With that knowledge in mind I wrote a little tool that's able to generate encrypted content keys from the plain ones used in the symlinks. That helps you to locate the file in the encrypted remote. Fetch it and then use the tool to decrypt the file in question with the right key.

The lesson: Really backup the git repository used with git-annex and especially remote.log. I'm now missing most of the metadata but for some more important files it's luckily still present. Recovery of the file content does not depend on it if you can deduce the filename from the content. If you have many little files it might be a bit futile without it, though.

Saturday, March 2, 2013

PSA: LVM, pvmove and SSDs

If you use LVM with Wheezy on a solid-state drive, you really want to install the latest lvm2 update (i.e. 2.02.95-6, which contains the changes of -5). Otherwise, if you set issue_discards=1 in /etc/lvm/lvm.conf, you will experience severe data loss when using pvmove. Happened to me twice, once I didn't care (chroot data being lost), the second time (today) I did. Not fun, especially when the backup of the data was scheduled for the same day.

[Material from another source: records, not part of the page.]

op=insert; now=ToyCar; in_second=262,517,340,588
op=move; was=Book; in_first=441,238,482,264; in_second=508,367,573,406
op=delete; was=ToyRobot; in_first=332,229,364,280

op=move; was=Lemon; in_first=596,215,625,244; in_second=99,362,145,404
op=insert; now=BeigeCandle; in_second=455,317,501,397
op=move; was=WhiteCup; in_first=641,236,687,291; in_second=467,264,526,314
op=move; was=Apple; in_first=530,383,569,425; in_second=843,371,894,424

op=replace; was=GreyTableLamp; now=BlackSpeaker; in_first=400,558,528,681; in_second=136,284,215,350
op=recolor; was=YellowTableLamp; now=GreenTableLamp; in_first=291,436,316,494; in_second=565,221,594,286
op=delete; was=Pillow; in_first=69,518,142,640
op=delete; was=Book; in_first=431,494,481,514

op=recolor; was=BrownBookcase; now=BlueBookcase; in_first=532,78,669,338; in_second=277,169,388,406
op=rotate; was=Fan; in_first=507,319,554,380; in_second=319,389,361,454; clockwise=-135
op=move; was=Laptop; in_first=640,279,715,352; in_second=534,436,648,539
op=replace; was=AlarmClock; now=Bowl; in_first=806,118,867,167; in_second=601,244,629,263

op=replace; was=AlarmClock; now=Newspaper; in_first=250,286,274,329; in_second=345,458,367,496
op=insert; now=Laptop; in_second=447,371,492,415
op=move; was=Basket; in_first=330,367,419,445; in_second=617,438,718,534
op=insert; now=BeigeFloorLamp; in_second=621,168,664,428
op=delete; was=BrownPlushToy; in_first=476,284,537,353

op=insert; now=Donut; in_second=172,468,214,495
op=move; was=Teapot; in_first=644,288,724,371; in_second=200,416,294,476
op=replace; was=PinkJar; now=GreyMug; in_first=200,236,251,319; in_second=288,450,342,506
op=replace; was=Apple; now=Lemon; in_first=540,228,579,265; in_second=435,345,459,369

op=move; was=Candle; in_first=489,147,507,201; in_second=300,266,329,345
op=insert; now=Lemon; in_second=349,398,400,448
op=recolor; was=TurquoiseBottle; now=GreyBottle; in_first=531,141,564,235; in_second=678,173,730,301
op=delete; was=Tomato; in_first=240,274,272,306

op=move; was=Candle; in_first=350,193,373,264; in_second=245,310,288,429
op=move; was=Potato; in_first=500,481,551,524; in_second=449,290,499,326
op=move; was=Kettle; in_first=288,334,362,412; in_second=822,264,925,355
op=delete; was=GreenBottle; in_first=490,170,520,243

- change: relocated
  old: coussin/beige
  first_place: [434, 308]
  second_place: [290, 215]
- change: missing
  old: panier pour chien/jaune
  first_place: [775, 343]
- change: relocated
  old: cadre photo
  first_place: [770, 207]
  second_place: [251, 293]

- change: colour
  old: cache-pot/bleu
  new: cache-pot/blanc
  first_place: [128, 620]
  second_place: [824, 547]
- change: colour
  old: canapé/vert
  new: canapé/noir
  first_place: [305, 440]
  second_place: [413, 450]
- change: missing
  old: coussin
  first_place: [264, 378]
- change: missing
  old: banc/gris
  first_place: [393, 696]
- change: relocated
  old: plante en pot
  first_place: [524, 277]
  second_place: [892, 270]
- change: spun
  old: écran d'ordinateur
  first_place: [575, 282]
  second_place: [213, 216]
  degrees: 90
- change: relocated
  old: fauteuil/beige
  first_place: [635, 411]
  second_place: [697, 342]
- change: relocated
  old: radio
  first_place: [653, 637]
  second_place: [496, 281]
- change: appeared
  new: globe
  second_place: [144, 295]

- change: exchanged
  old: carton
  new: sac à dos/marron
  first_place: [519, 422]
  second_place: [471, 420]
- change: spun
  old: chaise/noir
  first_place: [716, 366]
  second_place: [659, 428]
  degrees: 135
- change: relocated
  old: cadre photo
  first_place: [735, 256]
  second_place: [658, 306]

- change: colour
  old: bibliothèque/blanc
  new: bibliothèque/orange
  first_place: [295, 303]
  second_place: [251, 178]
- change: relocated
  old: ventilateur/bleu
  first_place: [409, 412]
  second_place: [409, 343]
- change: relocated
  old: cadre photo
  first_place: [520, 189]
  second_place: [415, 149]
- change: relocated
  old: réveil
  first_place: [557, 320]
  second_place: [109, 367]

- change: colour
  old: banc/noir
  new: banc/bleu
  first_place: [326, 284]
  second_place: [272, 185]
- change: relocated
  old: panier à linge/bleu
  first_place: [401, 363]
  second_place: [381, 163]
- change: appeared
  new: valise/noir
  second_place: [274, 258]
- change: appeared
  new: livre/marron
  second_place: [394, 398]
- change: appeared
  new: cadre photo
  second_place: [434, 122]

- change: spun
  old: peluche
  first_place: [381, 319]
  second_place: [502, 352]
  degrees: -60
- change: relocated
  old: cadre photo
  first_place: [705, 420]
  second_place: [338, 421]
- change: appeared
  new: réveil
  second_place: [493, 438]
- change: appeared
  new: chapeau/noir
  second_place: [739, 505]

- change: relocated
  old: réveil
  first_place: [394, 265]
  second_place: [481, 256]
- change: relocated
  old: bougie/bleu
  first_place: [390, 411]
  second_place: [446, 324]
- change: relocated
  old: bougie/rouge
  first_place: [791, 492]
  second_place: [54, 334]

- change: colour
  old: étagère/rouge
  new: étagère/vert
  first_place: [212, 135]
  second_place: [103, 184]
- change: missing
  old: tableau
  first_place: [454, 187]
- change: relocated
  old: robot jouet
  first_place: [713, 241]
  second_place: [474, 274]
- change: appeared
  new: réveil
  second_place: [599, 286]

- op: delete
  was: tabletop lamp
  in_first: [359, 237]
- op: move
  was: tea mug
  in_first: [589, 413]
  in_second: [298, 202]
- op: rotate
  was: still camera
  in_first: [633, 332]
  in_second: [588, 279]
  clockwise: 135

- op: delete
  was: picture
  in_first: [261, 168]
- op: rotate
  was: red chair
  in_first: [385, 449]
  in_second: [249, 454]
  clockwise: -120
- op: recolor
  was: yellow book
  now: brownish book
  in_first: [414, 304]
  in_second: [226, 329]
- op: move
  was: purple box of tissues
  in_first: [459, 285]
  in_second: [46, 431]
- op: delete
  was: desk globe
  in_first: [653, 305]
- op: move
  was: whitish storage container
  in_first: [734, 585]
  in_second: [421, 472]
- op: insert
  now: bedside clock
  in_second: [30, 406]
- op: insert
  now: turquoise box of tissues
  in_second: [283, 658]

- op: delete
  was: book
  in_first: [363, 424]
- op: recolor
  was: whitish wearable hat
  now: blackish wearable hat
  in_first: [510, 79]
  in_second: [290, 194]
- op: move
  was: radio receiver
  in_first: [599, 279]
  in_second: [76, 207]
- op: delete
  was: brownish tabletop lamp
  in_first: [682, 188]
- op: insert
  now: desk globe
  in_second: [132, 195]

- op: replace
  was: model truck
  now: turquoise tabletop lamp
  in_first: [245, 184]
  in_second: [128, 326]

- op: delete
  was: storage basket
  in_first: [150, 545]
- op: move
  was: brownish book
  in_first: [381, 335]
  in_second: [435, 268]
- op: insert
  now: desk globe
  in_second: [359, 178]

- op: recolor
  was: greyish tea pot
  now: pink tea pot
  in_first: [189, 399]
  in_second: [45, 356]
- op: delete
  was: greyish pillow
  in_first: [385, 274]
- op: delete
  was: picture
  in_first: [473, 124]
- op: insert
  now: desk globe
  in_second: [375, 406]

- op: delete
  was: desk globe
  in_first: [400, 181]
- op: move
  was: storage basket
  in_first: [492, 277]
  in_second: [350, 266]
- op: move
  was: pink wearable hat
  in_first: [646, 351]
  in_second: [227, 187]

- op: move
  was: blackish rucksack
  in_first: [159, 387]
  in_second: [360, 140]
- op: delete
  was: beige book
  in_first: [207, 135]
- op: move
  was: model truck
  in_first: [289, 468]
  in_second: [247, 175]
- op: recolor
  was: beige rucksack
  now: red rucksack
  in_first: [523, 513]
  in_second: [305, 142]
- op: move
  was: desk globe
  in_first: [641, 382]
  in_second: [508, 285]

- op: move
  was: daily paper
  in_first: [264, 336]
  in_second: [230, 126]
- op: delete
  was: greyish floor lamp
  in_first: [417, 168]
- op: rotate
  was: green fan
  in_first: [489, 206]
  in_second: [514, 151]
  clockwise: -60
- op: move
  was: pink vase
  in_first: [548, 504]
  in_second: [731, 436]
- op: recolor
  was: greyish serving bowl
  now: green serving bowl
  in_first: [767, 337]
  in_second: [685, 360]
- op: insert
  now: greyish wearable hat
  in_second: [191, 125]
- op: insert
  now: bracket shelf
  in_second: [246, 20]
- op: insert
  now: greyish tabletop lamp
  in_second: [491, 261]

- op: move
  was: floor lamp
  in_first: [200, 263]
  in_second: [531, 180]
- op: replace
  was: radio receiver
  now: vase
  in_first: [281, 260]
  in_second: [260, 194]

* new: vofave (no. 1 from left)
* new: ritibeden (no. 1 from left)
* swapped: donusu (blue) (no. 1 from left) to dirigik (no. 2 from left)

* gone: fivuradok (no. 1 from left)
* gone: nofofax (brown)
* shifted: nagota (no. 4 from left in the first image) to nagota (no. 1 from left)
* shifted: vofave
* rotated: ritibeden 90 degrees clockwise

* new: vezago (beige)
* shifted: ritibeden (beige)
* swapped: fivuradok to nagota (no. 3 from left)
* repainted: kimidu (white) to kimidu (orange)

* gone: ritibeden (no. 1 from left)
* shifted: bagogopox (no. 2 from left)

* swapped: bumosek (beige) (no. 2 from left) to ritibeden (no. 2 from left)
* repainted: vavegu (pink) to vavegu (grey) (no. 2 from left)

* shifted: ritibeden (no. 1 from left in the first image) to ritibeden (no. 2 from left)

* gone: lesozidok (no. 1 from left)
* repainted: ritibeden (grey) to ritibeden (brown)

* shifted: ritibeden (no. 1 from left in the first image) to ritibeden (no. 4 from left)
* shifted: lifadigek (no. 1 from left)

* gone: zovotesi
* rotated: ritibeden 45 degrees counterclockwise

One has to wonder why it takes three months for a bug that trashes data to reach testing. (Obviously I know the answer, but they're not particularly good reasons.) Other distributions, like Ubuntu, were much quicker to notice and incorporate that fix. And in the case of the named distribution not because they auto-synced it from unstable. If somebody notices such a grave bug, please yell at people to get the fix out there to our users. Thanks.